Speaker:And you put your finger on a very important word there,
Speaker:which is trust.
Speaker:Yeah, there's got to be trust.
Speaker:I think for companies to take that first step
Speaker:there's going to be a bit of a jump in the dark
Speaker:but you'll see the benefits.
Speaker:If you don't see the benefits
Speaker:then maybe that's the wrong staffer, employee for you
Speaker:and you move them on.
Speaker:Or maybe you need a conversation to work out
Speaker:how that person can use the new freedom more wisely.
Speaker:So it pays off for them and for you as the company.
Speaker:But this has to be the way forward.
Speaker:It seems to be a retrograde step to move into a world
Speaker:where people's bathroom breaks are being timed.
Speaker:I mean, toxic is the word that comes to mind.
Speaker:- [Karim] I totally understand.
Speaker:Carl, this has been a fascinating discussion
Speaker:and yeah, I'm sure people are going to want to take
Speaker:some time and really dive in.
Speaker:If you could Carl, I know you've got a website
Speaker:and various Ted Talks and books.
Speaker:What would you recommend people do to find out more
Speaker:about the Slow Movement and how to embrace it
Speaker:at their work and in their lives?

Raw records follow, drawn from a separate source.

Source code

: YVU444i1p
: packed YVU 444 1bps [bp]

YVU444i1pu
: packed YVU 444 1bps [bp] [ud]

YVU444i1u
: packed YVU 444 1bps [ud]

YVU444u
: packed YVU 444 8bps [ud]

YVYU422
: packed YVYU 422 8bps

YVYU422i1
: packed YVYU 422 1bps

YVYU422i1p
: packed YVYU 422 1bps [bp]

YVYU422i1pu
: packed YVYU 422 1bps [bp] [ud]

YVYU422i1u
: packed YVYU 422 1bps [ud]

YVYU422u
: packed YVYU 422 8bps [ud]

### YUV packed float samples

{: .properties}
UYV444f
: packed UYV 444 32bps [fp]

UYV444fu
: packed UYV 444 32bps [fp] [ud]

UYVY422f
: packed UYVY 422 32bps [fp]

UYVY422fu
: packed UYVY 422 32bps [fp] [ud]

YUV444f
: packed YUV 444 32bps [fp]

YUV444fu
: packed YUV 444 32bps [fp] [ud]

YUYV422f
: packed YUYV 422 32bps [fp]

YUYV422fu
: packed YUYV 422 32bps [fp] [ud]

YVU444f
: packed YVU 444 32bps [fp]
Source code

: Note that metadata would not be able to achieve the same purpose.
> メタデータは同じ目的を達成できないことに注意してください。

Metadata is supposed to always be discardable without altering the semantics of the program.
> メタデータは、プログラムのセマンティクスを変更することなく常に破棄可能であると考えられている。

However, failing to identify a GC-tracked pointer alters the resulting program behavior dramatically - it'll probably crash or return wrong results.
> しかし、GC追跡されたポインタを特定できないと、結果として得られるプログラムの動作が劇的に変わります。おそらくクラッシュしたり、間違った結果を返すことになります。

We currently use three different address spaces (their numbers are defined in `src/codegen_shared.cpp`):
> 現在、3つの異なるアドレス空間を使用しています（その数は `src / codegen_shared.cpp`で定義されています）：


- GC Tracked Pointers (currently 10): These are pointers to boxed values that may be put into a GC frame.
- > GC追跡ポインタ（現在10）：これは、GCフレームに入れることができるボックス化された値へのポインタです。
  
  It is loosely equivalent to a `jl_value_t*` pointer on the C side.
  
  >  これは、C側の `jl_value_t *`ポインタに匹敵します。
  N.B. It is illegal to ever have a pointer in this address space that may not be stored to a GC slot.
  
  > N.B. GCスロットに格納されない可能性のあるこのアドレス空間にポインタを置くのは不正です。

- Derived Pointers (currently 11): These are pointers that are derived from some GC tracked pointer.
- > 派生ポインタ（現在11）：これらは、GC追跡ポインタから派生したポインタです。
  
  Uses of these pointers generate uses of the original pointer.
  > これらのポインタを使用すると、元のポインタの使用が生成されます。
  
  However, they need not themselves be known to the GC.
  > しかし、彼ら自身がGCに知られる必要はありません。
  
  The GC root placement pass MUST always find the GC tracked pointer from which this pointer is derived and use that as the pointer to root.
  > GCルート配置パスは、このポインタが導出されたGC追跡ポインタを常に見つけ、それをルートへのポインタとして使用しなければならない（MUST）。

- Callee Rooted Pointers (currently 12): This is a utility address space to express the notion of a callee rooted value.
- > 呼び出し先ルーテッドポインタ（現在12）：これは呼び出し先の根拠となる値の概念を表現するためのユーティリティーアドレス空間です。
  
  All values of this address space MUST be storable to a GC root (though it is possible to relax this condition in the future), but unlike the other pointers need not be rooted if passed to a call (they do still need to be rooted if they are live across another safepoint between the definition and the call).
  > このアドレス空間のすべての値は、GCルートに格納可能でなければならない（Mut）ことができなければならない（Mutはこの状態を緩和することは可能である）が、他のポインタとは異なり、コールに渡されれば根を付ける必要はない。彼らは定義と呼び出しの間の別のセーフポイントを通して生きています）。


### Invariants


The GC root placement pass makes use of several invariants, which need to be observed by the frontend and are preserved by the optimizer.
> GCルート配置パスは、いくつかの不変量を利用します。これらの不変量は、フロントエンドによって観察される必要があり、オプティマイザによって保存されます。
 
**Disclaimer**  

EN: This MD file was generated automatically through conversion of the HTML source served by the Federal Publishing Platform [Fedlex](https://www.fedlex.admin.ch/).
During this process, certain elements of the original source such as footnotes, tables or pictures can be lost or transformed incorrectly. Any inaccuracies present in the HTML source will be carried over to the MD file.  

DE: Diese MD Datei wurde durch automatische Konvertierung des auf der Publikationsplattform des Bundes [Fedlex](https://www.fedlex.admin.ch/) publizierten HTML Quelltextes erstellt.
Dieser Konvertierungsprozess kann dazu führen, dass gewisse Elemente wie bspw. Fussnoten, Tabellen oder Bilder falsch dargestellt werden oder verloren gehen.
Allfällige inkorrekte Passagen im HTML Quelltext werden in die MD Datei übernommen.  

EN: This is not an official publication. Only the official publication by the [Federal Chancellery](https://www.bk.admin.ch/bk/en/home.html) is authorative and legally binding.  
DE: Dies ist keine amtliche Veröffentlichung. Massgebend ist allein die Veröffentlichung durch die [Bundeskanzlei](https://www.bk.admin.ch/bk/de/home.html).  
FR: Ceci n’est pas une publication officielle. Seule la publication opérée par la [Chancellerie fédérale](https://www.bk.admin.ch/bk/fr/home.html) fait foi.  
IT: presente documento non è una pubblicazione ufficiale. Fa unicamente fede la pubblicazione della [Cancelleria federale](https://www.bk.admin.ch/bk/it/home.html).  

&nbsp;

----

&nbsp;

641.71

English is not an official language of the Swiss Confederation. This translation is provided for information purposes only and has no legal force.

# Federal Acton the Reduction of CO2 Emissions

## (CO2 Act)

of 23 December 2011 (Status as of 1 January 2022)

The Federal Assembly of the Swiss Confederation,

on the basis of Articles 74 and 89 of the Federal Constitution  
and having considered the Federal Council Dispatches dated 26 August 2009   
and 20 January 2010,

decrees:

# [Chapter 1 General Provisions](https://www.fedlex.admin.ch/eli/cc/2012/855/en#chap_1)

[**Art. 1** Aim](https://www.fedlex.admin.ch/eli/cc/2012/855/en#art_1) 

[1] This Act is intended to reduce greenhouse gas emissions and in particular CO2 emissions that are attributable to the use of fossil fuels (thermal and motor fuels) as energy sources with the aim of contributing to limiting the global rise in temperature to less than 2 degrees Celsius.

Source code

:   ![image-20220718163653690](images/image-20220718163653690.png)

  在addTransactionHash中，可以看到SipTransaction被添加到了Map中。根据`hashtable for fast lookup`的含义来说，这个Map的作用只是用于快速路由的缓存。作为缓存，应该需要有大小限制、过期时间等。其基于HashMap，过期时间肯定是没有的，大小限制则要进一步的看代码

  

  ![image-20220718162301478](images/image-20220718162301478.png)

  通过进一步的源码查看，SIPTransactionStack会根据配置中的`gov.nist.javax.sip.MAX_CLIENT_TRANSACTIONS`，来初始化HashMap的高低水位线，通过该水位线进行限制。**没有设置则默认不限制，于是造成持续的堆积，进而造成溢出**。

Speaker:- Sure that's easy.
Speaker:I have a kind of one-stop shop site for that
Speaker:It's just www.carlhonore.info, no punctuation,
Speaker:carlhonore.info
Speaker:And they're all there.
Speaker:You'll find the links to everything
Speaker:from talks to digital courses.
Speaker:So I've just published my first workbook, "30 Days to Slow,"
Speaker:helping people slow down, books are there.
Speaker:There's lots of video, audio, just loads of resources
Speaker:for people to take their first step,
Speaker:because everybody's going to find their own way
Speaker:towards the Slow Revolution.
Speaker:Some people are going to come at it through work,
Speaker:others through food, others through sex,
Speaker:others through their family life, with children.
Speaker:So there's no right recipe to finding your inner tortoise
Speaker:but we all have one and we all aspire I think,
Speaker:to reconnect with it.
Speaker:So I would just say, go out there and find your own way.
Speaker:And start on our website, it's a good place to start.
Speaker:- [Karim] Carl, thank you so much for your time,
Speaker:I really appreciate it.
Speaker:- Thank you very much, good chatting with you.